GREENTOWN – Scouts BSA Troop 628 isn’t a stranger to making history.
Two years ago, the troop was chartered as the second female BSA troop in Howard County, after the 110-year-old organization opened up Scouting to girls for the first time in its history.
For three Greentown girls, that was an invitation to make some of their own history by achieving something no female has ever achieved before: earning the rank of Eagle Scout.
Last week, Eastern High School students Abby Thatcher, 17, Lilly Shallenberger, 16, and Jessica Shannon, 15, joined the history books as the first females in the 15-county Sagamore Council to reach the BSA’s highest rank.
They now join hundreds of females across the nation, and at least 27 girls in Indiana, in the inaugural class of female Eagle Scouts.
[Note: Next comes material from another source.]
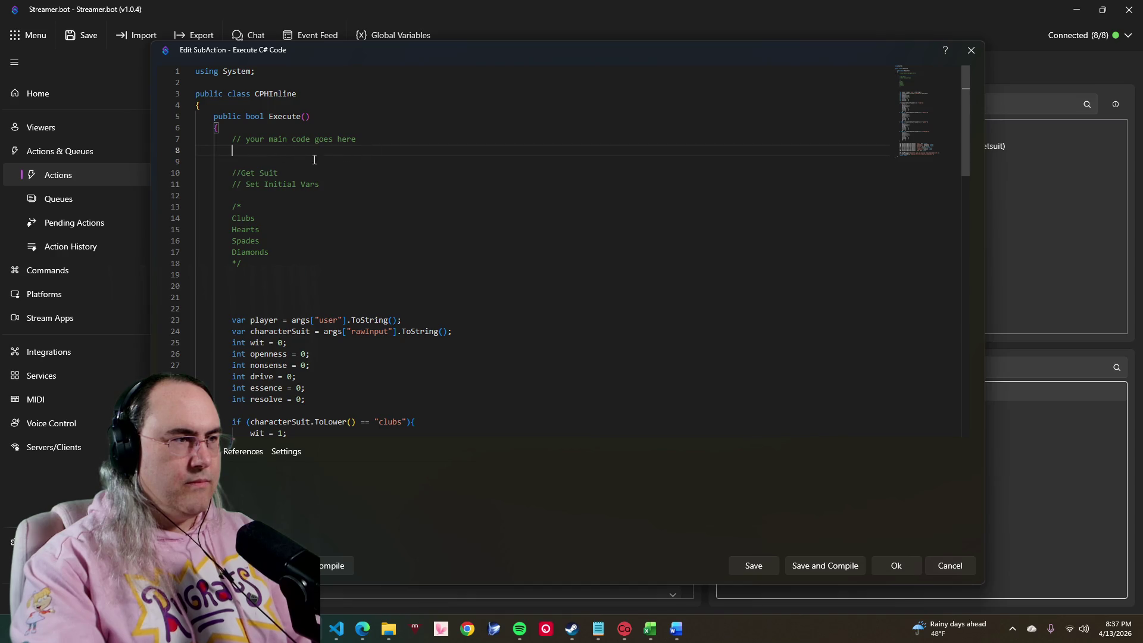
key(Delete)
Scouting officials are still tallying the final total.
“I just think it’s wonderful,” Pat Skillington, 628 Troop leader said. “I think it’s like women getting the vote. It’s just a good day for girls.”
Skillington, who’s had nine years of BSA leadership experience, was instrumental in founding the all-girl troop in Greentown in February 2019. The decision came after her granddaughter, Lilly Shallenberger, said she wanted the same BSA experience as her brother, after watching him go hiking and camping and earn merit badges.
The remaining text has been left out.